The study offers a few different theories. One focuses on how marijuana use may help remove the actual motivation for suicide. People with mental conditions such as depression, for example, may find that marijuana alleviates their symptoms.
“If marijuana alleviates the acute stress associated with these disorders, we expect suicide risk to decrease following legalization of medical marijuana,” the authors wrote. “The evidence for this is mixed, however.”
The same goes for people with alcohol use disorder, which is associated with an elevated risk of suicide: If people are using marijuana in place of alcohol, that risk may be reduced.
“If marijuana and alcohol use are combined, one might expect no change in suicide risk or even an increase in suicide following legalization,” the paper reasons. “If marijuana replaces alcohol, on the other hand, one might expect a decrease in suicide risk following legalization.”
But most data on marijuana as an alcohol substitute is based on self-reports, which can be unreliable.
There’s also the issue of gun accessibility for medical marijuana patients; U.S. law prohibits anyone who uses federally illegal controlled substances, including cannabis, from obtaining firearms.
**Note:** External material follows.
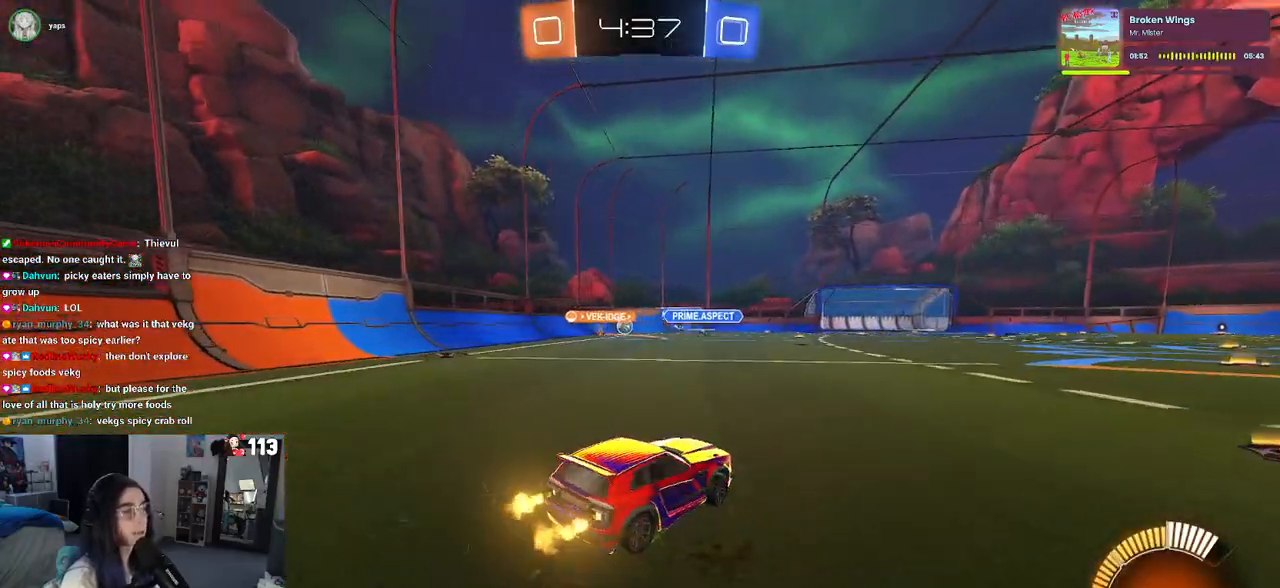
{"dt_ms": 500, "buttons": ["R2"], "left_stick": "right", "right_stick": "center", "events": [[250, "left_stick", "center"], [333, "left_stick", "right"]]}
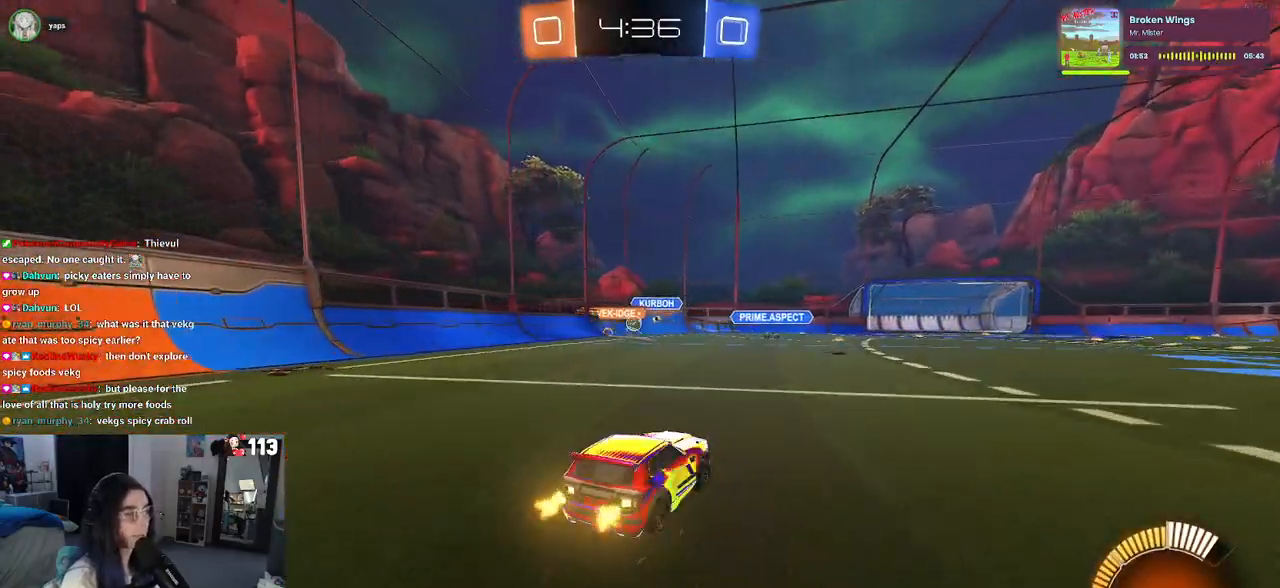
{"dt_ms": 500, "buttons": ["R2"], "left_stick": "left", "right_stick": "center", "events": [[167, "left_stick", "center"], [383, "left_stick", "left"]]}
As a majority of suicides involve guns, researchers suggest that access to medical marijuana may have precluded some people from purchasing firearms, thus leading to the decline in suicide rates. (For what it’s worth, California also has some of the toughest gun laws in the country.)
The study’s authors point out that testing these various theories “may reveal insight into why we do not find the expected reduction in non-gun suicides following legalization.”
In 2018, former National Rifle Association president David Keene argued that federal restrictions regarding cannabis and gun access were causing “real problems” for patients, writing in an op-ed that “hundreds of thousands of gun owners … are being forced to either trade their Second Amendment rights for a chance to live pain-free or risk prosecution and imprisonment.”
Last month, a Republican congressman filed a bill that would allow medical marijuana patients the ability to purchase and own firearms.